Stored entries:
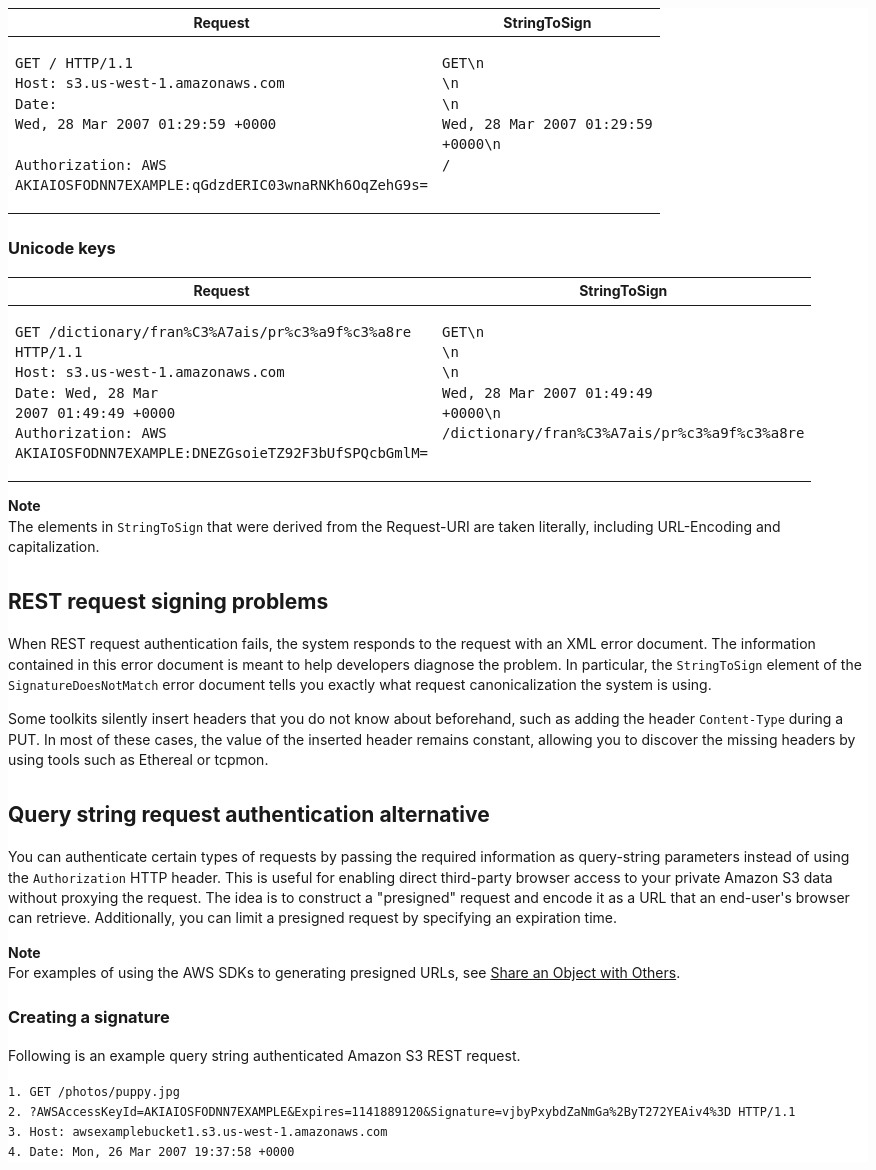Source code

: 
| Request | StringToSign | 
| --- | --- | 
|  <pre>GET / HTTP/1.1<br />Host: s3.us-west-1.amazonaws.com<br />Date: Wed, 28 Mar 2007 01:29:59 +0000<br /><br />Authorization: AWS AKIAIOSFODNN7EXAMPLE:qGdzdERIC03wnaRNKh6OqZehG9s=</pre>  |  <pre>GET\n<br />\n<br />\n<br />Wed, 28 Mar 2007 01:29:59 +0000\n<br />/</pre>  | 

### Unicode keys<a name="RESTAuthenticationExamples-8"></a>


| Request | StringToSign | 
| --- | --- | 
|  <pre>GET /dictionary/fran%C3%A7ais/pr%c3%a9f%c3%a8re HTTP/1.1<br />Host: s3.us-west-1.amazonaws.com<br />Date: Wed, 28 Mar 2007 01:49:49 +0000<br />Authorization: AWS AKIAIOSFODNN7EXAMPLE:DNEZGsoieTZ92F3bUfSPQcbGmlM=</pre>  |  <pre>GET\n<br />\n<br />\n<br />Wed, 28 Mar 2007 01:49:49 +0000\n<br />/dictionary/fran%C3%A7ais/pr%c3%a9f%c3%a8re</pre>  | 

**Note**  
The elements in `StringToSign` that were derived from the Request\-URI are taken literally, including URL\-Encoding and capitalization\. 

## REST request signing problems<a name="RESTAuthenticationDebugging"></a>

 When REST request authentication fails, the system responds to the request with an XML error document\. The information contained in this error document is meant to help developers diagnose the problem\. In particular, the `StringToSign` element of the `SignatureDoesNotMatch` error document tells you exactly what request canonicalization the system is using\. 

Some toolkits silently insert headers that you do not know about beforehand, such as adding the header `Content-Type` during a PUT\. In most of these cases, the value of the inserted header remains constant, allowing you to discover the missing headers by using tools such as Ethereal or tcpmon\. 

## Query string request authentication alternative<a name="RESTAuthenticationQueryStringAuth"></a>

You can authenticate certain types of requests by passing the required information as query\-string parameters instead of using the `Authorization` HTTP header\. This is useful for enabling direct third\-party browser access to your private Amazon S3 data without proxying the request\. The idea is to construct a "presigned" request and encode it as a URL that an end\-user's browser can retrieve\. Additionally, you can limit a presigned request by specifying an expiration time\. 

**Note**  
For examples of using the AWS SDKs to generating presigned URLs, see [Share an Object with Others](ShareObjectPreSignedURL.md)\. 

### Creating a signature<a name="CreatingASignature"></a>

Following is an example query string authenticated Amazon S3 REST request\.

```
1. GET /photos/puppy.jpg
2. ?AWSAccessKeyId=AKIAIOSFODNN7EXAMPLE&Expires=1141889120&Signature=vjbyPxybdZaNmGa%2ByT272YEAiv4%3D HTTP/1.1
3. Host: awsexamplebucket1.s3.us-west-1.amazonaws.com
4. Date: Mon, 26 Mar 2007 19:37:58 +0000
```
* * *
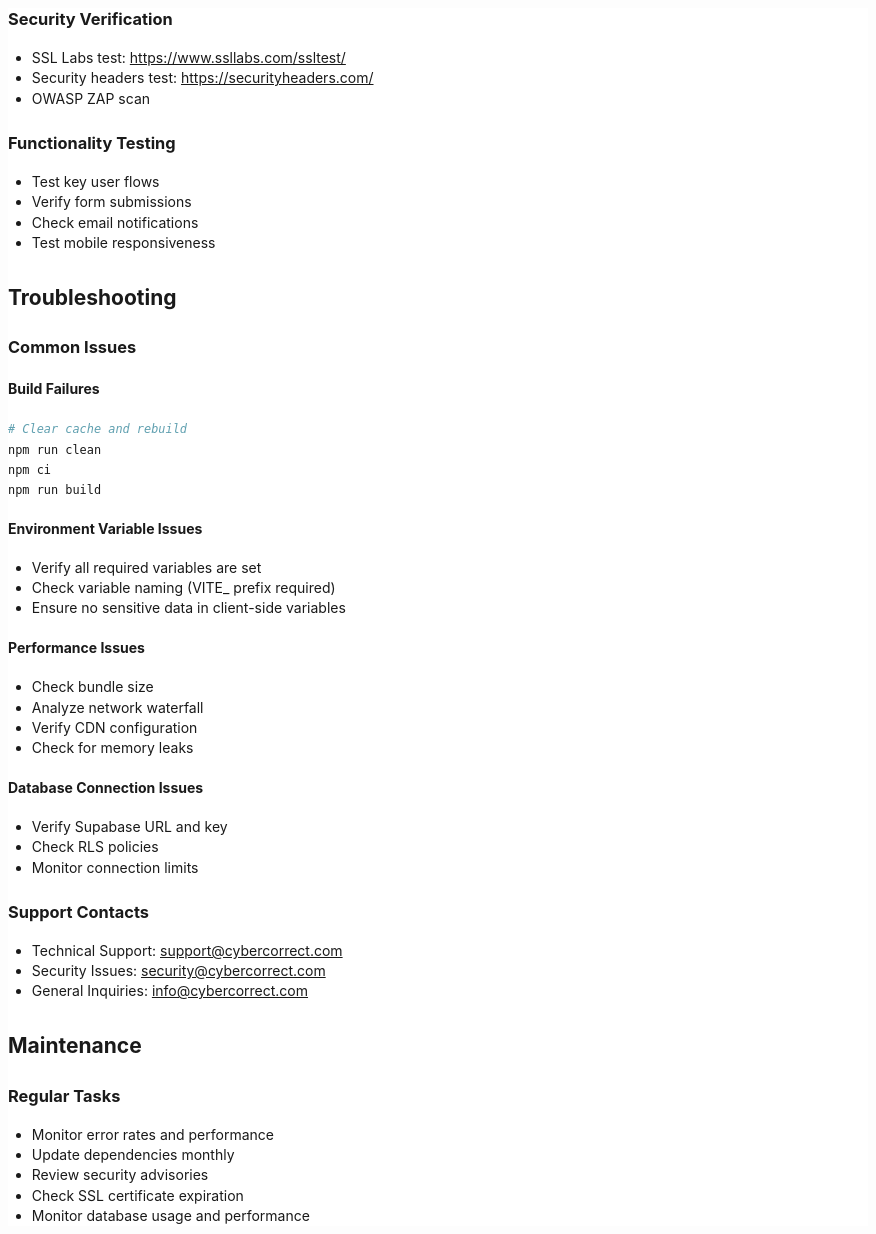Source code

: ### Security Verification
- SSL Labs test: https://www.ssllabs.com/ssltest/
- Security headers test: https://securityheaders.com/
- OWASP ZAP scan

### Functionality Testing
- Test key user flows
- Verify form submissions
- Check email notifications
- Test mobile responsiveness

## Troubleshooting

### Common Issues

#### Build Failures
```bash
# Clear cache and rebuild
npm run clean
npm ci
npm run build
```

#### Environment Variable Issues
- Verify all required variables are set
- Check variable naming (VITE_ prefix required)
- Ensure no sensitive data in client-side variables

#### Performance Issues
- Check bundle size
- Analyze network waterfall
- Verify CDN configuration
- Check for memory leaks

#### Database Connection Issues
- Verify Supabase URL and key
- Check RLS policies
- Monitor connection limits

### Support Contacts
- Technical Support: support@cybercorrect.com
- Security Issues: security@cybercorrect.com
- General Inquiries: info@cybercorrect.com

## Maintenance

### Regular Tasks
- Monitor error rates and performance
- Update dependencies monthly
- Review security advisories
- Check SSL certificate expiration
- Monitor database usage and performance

_Your objective:_ As listed above, the lines from the line with "## Troubleshooting" to the line with "- Technical Support: support@cybercorrect.com" are to be echoed exactly, with both ends included and nothing added.

_Finished exercise:_
## Troubleshooting

### Common Issues

#### Build Failures
```bash
# Clear cache and rebuild
npm run clean
npm ci
npm run build
```

#### Environment Variable Issues
- Verify all required variables are set
- Check variable naming (VITE_ prefix required)
- Ensure no sensitive data in client-side variables

#### Performance Issues
- Check bundle size
- Analyze network waterfall
- Verify CDN configuration
- Check for memory leaks

#### Database Connection Issues
- Verify Supabase URL and key
- Check RLS policies
- Monitor connection limits

### Support Contacts
- Technical Support: support@cybercorrect.com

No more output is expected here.